> [Data to examine]:

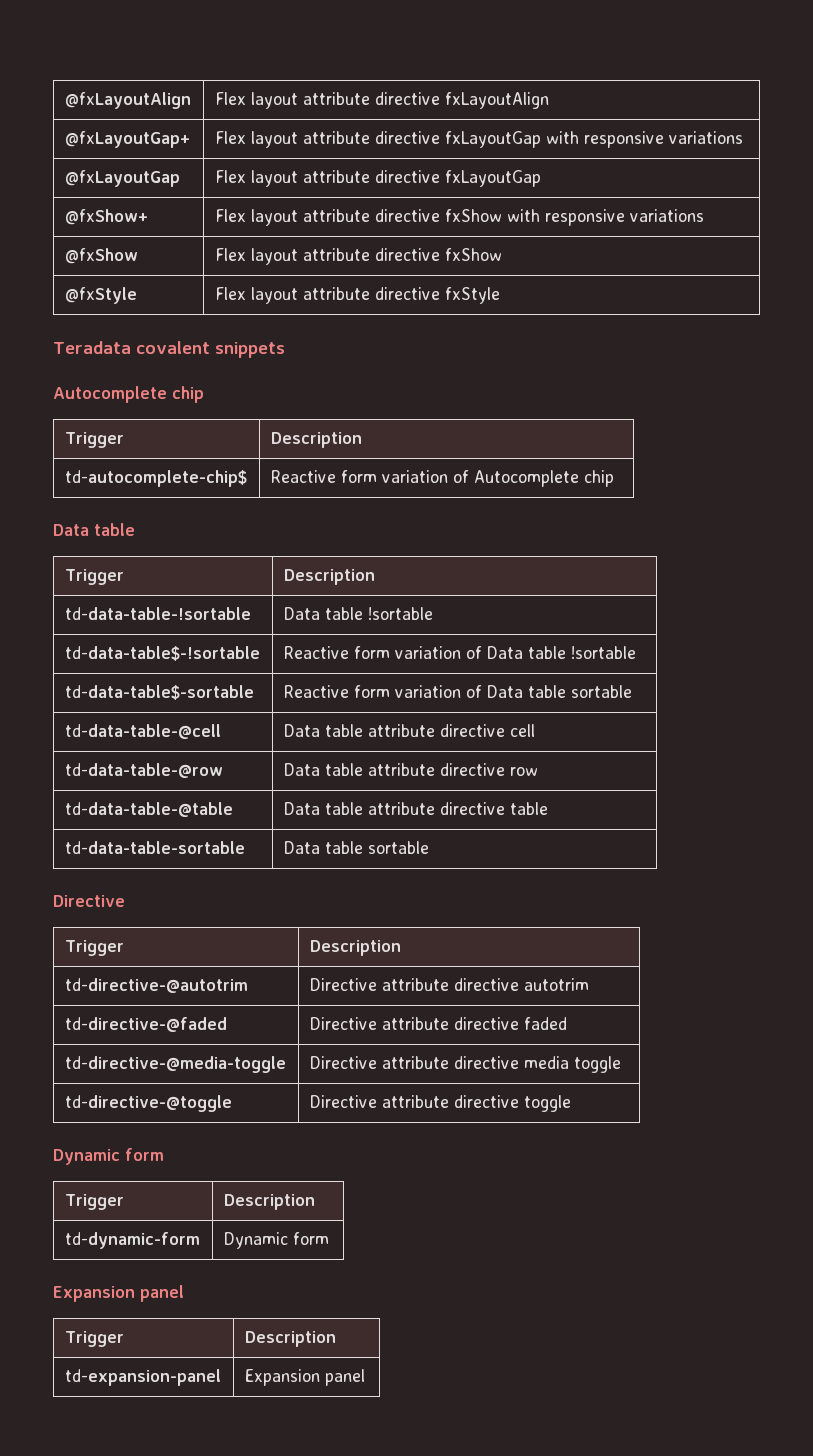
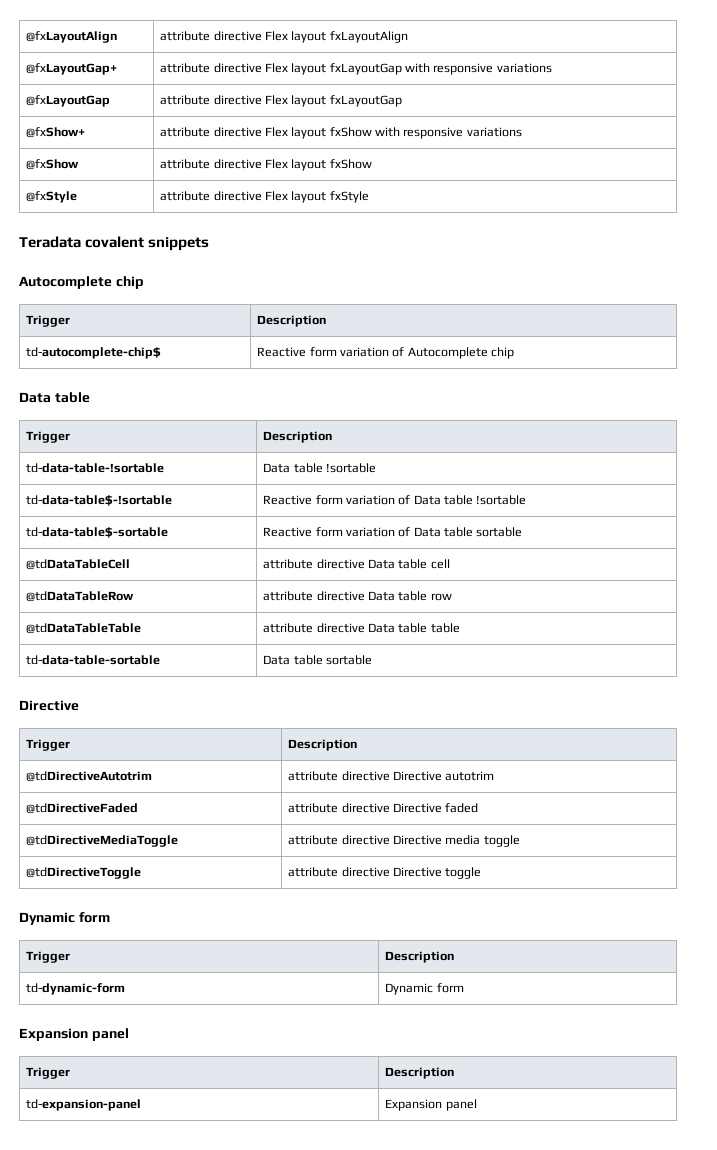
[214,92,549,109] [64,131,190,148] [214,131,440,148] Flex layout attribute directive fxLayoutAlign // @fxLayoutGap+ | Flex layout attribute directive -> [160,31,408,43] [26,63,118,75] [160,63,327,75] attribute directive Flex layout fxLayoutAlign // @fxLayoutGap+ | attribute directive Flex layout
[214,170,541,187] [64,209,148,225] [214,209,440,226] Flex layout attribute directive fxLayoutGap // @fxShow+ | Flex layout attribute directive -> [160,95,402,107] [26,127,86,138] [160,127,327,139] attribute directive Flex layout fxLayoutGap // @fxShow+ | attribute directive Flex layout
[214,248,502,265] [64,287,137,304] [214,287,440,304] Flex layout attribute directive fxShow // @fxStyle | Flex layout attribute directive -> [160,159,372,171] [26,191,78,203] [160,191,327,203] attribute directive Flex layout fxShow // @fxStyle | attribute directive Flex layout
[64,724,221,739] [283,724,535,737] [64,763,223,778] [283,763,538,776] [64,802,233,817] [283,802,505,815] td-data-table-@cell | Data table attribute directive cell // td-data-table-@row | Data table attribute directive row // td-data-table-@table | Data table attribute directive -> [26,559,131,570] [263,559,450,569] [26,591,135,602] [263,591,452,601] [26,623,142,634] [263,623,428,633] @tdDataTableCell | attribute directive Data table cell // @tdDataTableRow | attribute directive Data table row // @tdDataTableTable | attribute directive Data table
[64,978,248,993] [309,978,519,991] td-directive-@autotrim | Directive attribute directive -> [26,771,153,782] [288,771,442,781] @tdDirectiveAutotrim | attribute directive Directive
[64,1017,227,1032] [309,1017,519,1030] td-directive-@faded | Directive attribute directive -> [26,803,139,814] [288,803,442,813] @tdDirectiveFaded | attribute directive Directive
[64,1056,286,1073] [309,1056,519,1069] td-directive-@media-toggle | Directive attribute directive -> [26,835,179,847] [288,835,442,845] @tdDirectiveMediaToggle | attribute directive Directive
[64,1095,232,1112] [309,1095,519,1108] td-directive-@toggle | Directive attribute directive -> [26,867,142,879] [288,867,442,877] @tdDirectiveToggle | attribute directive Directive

* * *

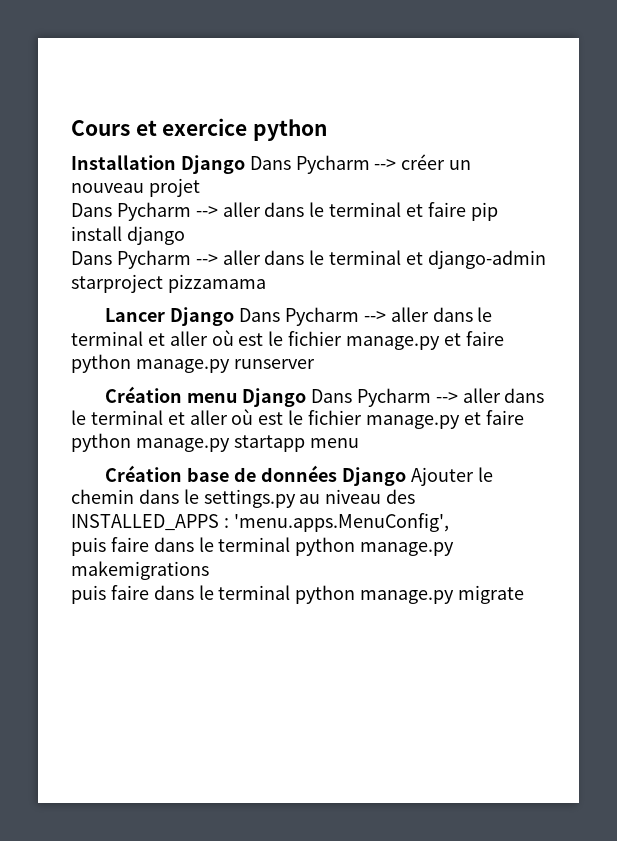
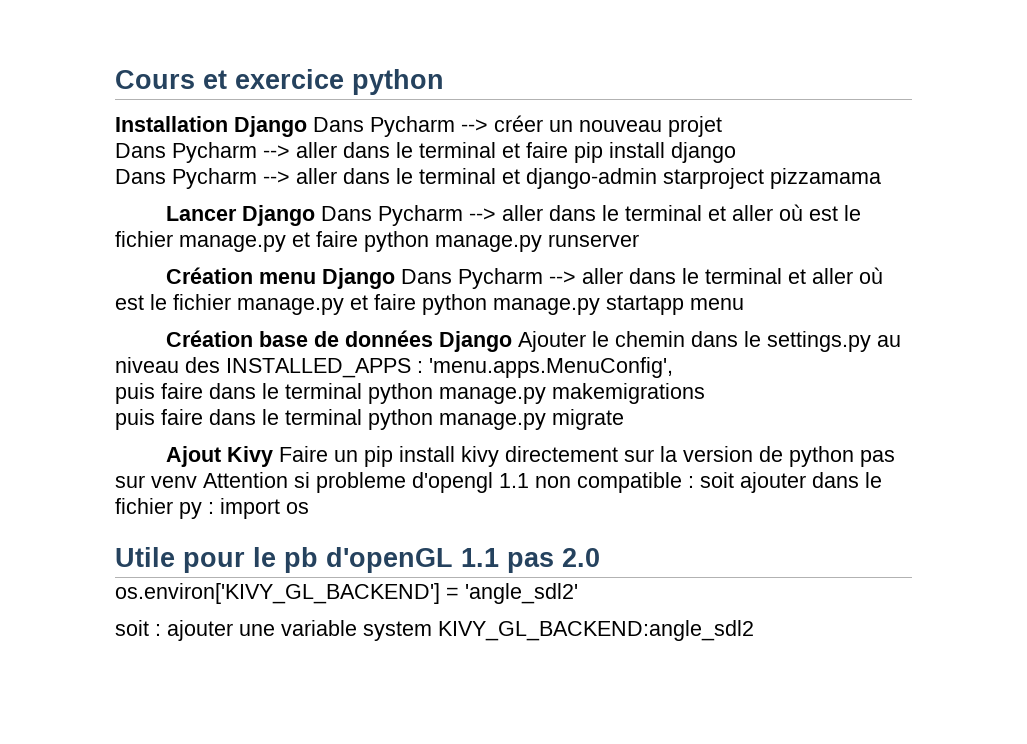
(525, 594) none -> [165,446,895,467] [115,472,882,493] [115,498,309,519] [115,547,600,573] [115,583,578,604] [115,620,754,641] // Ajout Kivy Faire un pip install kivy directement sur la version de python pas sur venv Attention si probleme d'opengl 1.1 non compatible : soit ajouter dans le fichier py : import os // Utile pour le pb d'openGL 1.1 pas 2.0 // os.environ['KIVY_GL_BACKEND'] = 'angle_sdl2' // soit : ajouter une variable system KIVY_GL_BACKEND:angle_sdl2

> [Task item]:
What is needed is a single number: how many lines of the data contain the word "layout".

> [Solution to this task]:
3